A Rota Indústrias de Máquinas Agrícolas Ltda, de Cambé, demitiu anteontem 40 funcionários, acabando com o turno da noite na empresa, segundo o diretor do Sindicato dos Metalúrgicos de Londrina, Sebastião Raimundo da Silva. ‘‘O representante da Rota disse ontem à diretoria do sindicato que as demissões devem-se à queda nas vendas’’.
Outros 27 funcionários da F. Jannani, empresa londrinense especializada em instalações elétricas, deverão ter seus contratos reinscindidos até amanhã. Eles foram demitidos no final do mês passado e cumprem aviso prévio na empresa. O proprietário da F. Jannani, Faiçal Jannani, e o dono da Rota, Rogério Moreira, foram procurados ontem pela Folha para falar sobre as demissões mas não foram encontrados.
Com estes desligamentos, o número de desempregados ligados ao Sindicato dos Metalúrgicos de Londrina chega a 100 nos últimos trinta dias. Em outubro, também foram demitidos cerca de 100 funcionários do setor na cidade. A média registrada no início do ano pelo sindicato era de 20 demissões por mês, segundo Silva. Na última segunda-feira, entre 70 e 80 funcionários da empresa de embalagens Dixie Toga também perderam os empregos em Londrina.
Sebastião Silva acredita que cerca de 80% das indústrias da região darão férias coletivas a seus funcionários para economizar neste final de ano. ‘‘Nos anos anteriores a maioria dava férias coletivas para não demitir. Neste ano, além das férias as empresas estão mandando os funcionários embora’’, reclama. O diretor do sindicato espera um quadro ainda pior no início do próximo ano, quando as medidas anunciadas pelo governo após as eleições deverão entrar em vigor.
A Elevadores Atlas é uma das empresas da região que não irá conceder férias coletivas aos empregados. ‘‘Ao contrário, estamos trabalhando a todo o vapor para dar conta dos pedidos’’, afirma o diretor financeiro e de relações com o mercado, José Ricardo Mendes da Silva. Segundo ele, como a Atlas trabalha com uma carteira de clientes a longo prazo, não sentiu os efeitos da recessão. ‘‘Apesar das vendas terem caído 10% desde setembro, temos um ano e meio de produção vendida.
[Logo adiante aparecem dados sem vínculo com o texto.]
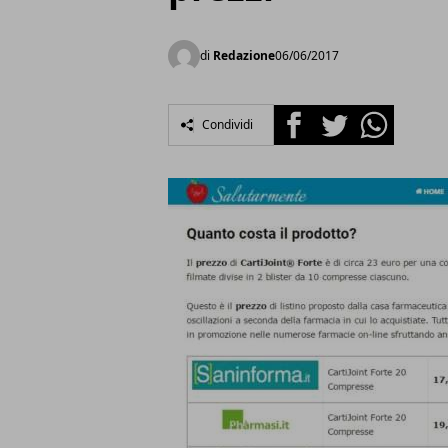
di
Redazione
06/06/2017
Facebook
Twitter
Whatsapp
Condividi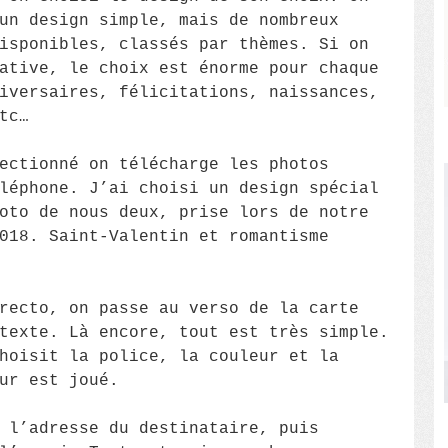
un design simple, mais de nombreux
isponibles, classés par thèmes. Si on
ative, le choix est énorme pour chaque
iversaires, félicitations, naissances,
tc…
ectionné on télécharge les photos
léphone. J’ai choisi un design spécial
oto de nous deux, prise lors de notre
018. Saint-Valentin et romantisme
recto, on passe au verso de la carte
texte. Là encore, tout est très simple.
hoisit la police, la couleur et la
ur est joué.
 l’adresse du destinataire, puis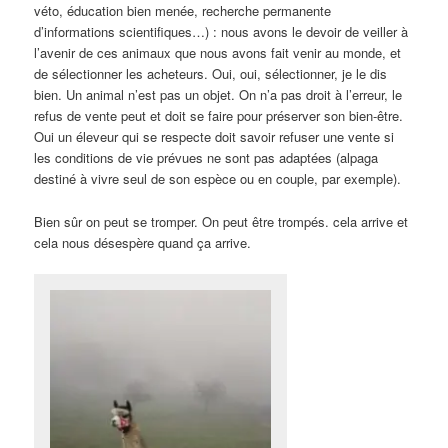
véto, éducation bien menée, recherche permanente
d’informations scientifiques…) : nous avons le devoir de veiller à
l’avenir de ces animaux que nous avons fait venir au monde, et
de sélectionner les acheteurs. Oui, oui, sélectionner, je le dis
bien. Un animal n’est pas un objet. On n’a pas droit à l’erreur, le
refus de vente peut et doit se faire pour préserver son bien-être.
Oui un éleveur qui se respecte doit savoir refuser une vente si
les conditions de vie prévues ne sont pas adaptées (alpaga
destiné à vivre seul de son espèce ou en couple, par exemple).
Bien sûr on peut se tromper. On peut être trompés. cela arrive et
cela nous désespère quand ça arrive.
Isso equivale a um faturamento de R$ 150 milhões, ou seja, 3,5 mil unidades de elevadores. Poderemos operar com tranquilidade durante os próximos 17 meses’’, calcula. A Atlas emprega 600 pessoas direta e indiretamente.
Ao contrário da maioria das empresas do setor, a Pado S/A, de Cambé, deverá contratar mais 40 funcionários até meados de fevereiro. ‘‘Vamos transferir de São Paulo para Cambé o setor de galvanoplastia, responsável pelo banho químico que aumenta a durabilidade dos produtos’’, afirma o diretor Nelson Zanoni Filho. Segundo ele, as vendas da empresa em novembro cresceram 11% em relação ao mês anterior. ‘‘Aumentamos nossa participação nas regiões Norte e Nordeste do País’’, explicou. A Pado tem atualmente 560 funcionários. A Folha também tentou ouvir a Companhia de Café Solúvel mas a assessoria de imprensa não deu informações sobre os planos da empresa para os próximos meses.